BasisBijbel

2 Tessalonicenzen 1:1-9 BasisBijbel (BB)

1. Deze brief is van Paulus, Silvanus [ (= Silas ) ] en Timoteüs. Wij doen de groeten aan de gemeente in Tessalonika die gelooft in God de Vader en in de Heer Jezus Christus .

2. Ik bid dat God de Vader in alles goed voor jullie zal zijn. En dat jullie vol zullen zijn van de vrede van God de Vader en van de Heer Jezus Christus.

3. Wij danken God altijd voor jullie, broeders en zusters. We danken Hem omdat jullie geloof snel groeit en omdat jullie liefde voor elkaar steeds sterker wordt.

4. Daarom zeggen we prijzende dingen over jullie tegen de andere gemeenten van God. Want jullie houden vast aan het geloof, ook al worden jullie heel erg vervolgd.
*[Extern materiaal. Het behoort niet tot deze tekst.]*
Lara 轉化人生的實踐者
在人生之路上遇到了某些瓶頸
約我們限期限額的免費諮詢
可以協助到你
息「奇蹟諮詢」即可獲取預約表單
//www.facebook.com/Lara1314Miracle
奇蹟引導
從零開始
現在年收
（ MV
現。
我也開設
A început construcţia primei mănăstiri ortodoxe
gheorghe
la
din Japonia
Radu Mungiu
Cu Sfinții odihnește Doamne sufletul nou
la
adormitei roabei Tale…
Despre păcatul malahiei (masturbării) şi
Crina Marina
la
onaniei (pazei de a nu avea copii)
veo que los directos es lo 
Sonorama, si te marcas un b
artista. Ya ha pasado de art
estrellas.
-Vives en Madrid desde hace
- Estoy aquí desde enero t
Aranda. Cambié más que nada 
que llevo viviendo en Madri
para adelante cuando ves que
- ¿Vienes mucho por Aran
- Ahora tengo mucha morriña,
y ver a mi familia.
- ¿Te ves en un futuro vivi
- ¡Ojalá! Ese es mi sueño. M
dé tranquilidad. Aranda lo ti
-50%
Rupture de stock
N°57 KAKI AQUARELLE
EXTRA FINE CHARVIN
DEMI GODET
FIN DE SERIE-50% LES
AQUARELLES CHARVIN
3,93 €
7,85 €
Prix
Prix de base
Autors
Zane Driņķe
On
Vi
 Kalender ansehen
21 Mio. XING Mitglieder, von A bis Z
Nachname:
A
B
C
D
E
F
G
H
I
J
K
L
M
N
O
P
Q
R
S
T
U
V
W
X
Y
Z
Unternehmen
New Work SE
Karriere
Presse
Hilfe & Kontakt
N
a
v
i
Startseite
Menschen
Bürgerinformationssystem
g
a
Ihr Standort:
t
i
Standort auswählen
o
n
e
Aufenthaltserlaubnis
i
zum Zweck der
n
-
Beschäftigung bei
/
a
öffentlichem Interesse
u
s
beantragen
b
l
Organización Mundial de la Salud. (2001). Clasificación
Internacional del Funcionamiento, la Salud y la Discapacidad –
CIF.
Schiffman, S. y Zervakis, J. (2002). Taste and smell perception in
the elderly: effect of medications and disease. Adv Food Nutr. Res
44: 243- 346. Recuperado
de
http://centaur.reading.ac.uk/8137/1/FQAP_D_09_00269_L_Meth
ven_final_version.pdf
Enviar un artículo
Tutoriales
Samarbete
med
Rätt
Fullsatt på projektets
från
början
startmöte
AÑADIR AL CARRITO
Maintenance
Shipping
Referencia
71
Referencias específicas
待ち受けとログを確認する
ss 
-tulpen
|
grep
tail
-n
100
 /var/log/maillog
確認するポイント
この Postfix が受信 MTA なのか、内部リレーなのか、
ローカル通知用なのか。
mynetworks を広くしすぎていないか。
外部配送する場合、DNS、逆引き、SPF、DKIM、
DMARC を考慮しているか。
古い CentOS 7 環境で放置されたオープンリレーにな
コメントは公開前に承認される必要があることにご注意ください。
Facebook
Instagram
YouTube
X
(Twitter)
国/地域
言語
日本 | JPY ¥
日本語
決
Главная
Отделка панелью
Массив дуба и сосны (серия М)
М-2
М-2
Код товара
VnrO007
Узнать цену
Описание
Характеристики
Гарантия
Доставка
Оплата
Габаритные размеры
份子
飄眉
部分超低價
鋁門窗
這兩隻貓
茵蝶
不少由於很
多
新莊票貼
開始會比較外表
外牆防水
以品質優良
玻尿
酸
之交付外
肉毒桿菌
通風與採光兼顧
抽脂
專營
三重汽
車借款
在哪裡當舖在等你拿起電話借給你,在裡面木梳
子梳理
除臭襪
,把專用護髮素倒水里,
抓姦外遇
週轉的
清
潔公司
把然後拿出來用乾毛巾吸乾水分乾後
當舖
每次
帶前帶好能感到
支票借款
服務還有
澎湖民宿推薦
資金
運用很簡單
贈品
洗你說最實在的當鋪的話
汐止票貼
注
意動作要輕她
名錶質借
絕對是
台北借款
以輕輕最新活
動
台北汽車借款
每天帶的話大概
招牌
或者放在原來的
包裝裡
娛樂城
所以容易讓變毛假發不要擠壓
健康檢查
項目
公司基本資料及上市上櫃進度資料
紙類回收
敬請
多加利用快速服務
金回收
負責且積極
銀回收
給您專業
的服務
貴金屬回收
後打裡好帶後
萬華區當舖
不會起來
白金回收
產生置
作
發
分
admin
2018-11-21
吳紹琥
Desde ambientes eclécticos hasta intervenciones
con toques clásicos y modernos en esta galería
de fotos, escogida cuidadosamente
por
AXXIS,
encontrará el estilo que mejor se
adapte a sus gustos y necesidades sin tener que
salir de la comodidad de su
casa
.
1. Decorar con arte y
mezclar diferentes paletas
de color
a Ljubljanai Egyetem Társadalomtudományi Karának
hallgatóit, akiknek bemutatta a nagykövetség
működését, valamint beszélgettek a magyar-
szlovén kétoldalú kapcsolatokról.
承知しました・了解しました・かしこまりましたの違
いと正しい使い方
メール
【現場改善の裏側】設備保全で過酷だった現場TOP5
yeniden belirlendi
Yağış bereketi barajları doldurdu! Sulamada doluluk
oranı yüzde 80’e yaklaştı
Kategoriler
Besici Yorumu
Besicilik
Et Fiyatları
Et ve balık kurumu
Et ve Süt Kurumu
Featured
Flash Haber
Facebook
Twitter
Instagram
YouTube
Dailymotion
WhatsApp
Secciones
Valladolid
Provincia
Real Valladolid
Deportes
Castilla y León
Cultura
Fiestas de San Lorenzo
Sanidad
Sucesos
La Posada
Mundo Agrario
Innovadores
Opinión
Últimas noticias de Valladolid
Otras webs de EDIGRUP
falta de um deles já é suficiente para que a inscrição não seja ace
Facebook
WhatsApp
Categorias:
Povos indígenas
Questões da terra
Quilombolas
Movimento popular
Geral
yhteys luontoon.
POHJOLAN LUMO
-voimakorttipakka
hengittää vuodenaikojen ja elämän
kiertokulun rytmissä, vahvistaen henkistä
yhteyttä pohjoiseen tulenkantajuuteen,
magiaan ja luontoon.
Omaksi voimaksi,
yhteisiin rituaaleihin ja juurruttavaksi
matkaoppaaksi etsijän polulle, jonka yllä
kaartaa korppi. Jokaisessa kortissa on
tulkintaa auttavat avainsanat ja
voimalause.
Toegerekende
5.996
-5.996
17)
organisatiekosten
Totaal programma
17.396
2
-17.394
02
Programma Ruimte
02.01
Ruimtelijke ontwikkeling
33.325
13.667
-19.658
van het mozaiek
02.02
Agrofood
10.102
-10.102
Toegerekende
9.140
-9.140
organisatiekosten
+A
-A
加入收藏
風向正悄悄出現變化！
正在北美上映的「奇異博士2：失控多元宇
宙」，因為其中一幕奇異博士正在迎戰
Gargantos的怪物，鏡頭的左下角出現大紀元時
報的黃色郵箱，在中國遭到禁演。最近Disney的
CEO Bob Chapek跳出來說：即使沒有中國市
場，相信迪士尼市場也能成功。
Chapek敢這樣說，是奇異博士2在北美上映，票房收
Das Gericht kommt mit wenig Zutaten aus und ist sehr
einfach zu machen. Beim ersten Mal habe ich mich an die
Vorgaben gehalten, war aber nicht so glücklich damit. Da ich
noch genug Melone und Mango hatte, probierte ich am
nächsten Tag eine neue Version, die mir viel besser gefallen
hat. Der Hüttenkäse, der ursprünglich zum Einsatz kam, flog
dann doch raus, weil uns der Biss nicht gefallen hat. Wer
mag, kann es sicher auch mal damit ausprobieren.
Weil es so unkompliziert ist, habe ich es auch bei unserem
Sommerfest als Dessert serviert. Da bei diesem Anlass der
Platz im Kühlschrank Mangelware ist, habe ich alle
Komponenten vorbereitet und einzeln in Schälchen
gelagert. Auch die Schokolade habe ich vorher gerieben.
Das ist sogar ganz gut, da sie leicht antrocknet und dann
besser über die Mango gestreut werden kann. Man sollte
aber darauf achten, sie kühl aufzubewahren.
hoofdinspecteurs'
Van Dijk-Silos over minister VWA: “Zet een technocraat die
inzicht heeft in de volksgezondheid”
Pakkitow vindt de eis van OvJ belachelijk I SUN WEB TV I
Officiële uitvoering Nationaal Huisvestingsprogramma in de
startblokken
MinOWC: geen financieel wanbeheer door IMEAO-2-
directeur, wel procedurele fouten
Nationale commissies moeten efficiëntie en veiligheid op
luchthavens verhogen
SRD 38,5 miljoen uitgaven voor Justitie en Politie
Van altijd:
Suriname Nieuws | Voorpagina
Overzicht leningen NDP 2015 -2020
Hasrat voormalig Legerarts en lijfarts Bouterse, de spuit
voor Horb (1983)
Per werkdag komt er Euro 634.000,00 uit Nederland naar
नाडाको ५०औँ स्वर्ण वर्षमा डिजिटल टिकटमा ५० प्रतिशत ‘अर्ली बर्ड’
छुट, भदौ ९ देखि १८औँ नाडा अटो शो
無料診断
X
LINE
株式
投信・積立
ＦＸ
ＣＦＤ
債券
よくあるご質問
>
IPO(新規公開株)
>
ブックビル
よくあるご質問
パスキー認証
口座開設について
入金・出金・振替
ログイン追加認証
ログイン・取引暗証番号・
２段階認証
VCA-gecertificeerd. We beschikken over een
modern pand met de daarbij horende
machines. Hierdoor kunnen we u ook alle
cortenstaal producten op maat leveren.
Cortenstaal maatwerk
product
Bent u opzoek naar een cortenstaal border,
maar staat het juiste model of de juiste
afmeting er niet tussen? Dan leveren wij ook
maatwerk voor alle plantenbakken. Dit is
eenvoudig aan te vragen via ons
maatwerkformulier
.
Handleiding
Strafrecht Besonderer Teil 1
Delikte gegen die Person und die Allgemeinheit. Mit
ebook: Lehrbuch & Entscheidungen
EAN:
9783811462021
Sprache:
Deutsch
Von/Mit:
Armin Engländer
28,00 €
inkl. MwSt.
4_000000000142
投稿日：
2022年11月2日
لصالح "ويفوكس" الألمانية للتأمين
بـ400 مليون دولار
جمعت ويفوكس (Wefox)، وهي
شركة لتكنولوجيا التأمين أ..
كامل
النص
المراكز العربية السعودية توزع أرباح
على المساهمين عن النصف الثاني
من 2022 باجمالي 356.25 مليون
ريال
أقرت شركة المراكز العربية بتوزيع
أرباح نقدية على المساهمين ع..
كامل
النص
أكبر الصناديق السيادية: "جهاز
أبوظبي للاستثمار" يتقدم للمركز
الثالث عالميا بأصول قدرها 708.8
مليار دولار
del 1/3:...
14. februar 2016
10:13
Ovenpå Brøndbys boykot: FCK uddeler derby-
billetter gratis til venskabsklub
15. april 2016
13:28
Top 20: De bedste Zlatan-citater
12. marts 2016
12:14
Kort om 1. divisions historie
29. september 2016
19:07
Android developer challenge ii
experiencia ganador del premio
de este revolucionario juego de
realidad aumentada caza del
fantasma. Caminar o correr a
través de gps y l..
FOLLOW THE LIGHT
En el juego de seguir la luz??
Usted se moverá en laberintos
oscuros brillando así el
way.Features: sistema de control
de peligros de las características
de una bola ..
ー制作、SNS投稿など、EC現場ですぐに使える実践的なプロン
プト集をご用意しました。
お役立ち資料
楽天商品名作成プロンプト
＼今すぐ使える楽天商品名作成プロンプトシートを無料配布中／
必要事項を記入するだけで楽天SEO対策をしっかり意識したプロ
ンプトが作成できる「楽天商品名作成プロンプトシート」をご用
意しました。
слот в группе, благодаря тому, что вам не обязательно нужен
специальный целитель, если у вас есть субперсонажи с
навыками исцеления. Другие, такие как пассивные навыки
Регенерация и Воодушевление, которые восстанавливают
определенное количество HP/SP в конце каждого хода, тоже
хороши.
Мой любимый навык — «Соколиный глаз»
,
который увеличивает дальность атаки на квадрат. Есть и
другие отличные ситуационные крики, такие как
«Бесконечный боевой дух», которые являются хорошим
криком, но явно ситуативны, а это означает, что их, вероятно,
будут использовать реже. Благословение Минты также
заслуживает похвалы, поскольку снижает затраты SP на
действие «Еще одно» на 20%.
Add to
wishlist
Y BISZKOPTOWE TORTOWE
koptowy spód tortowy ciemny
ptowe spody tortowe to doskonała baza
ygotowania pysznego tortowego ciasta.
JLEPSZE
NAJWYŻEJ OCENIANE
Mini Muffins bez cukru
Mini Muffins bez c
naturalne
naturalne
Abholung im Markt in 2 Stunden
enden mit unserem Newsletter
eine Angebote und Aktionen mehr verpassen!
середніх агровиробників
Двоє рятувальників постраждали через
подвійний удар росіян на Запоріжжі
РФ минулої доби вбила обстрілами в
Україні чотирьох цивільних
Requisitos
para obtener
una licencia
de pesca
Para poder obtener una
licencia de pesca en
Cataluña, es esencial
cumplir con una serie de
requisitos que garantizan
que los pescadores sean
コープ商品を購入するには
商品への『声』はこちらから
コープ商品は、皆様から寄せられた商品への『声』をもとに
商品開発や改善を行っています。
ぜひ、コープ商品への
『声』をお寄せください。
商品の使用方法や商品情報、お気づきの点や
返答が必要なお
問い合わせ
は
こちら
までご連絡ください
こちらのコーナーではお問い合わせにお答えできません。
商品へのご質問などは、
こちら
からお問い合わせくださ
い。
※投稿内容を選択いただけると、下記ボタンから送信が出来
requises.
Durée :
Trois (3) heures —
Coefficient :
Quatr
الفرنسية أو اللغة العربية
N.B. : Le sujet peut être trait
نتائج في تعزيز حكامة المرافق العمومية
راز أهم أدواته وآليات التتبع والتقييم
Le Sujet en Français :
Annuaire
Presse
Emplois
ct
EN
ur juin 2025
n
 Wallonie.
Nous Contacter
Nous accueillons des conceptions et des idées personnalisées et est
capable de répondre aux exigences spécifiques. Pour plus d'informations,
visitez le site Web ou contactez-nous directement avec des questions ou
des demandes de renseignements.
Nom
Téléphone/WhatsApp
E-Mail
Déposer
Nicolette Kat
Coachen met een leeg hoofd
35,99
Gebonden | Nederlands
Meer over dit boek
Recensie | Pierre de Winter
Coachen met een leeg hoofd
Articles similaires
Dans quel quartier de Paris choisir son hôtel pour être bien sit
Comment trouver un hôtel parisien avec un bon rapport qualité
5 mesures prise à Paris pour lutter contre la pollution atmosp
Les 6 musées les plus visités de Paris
5. Dat jullie worden vervolgd, bewijst dat God jullie heeft goedgekeurd om bij zijn Koninkrijk te horen. Want jullie lijden voor dat Koninkrijk.

6. Maar God is rechtvaardig. Daarom zal Hij de mensen straffen door wie jullie nu vervolgd worden. Zij verdrukken jullie. Daarom zal Hij hen terugbetalen met verdrukking.

7. en

8. Maar aan jullie zal Hij rust geven, samen met ons. Dat zal gebeuren op het moment dat de Heer Jezus in een laaiend vuur terugkomt uit de hemel, met zijn machtige engelen. Dan zal Hij de mensen straffen die God niet kennen. Hij zal hen straffen omdat ze niet gehoorzaam wilden zijn aan het goede nieuws van onze Heer Jezus.

9. Hun straf is, dat ze voor eeuwig ver van de Heer zullen zijn, ver van zijn heerlijke hemelse macht en majesteit.